L’œuvre fut difficile ; l’inimitié et la défiance lui suscitèrent plus d’un obstacle ; on put croire par momens qu’il succomberait. Il n’échappa point à la plus douloureuse et à la plus commune des épreuves du pouvoir, l’injustice de l’opinion. La presse ne lui épargna aucune de ces iniquités calomnieuses auxquelles celui qui veut agir doit s’attendre sans crainte et résister sans colère, et qui ont du moins cet avantage d’imposer aux hommes d’état la double nécessité d’une volonté forte et d’une conviction profonde.

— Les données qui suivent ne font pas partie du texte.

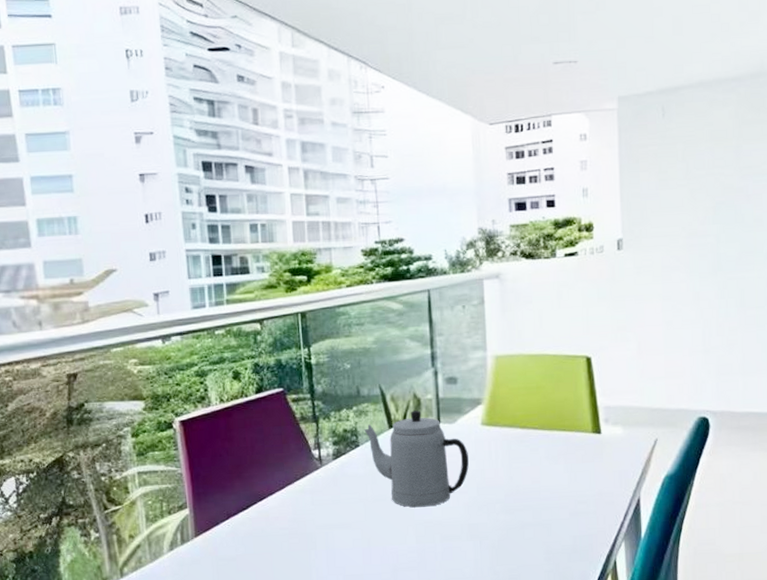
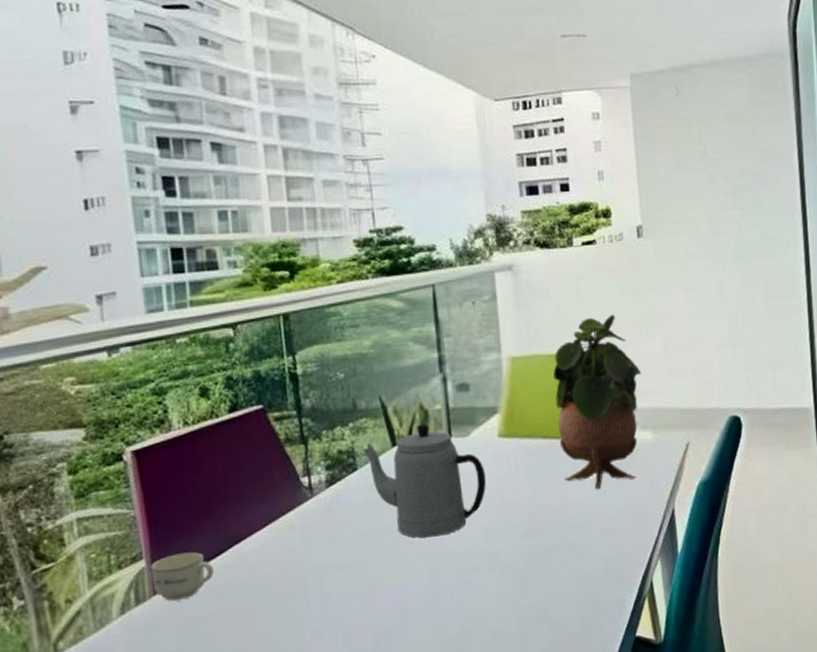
cup: none [193,505,242,543] -> present [151,551,214,601]
potted plant: none [533,320,615,475] -> present [553,314,642,489]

Rien ne l’arrêta, et il sut tout vaincre. L’opposition la plus vive avait précédé sa réélection ; elle ne put ou n’osa pas en troubler l’unanimité. Et lorsqu’après avoir gouverné huit ans comme il avait huit ans commandé l’armée, déjà vieux et las, il déposa la puissance. On dit qu’il eût été maître de la reprendre encore, et que la nation s’était accoutumée à regarder comme indissoluble l’alliance formée entre la présidence de Washington et la liberté de l’Amérique ; mais il sentait l’heure de la retraite arrivée : l’existence la plus active et la plus animée n’avait jamais affaibli son goût passionné pour la vie domestique, pour les soins de l’agriculture. Son esprit impérieux commençait à trouver difficile de se plier aux ménagemens, aux exigences, aux sacrifices inséparables du métier de gouvernement ; sans cesser de tenir fixé sur sa patrie un œil attentif, de suivre avec une sollicitude mêlée de quelque dédain le cours des affaires publiques, il redevint ce qu’il avait été au commencement, un planteur, comme pour réaliser en tout dans sa personne le type exact de la société américaine.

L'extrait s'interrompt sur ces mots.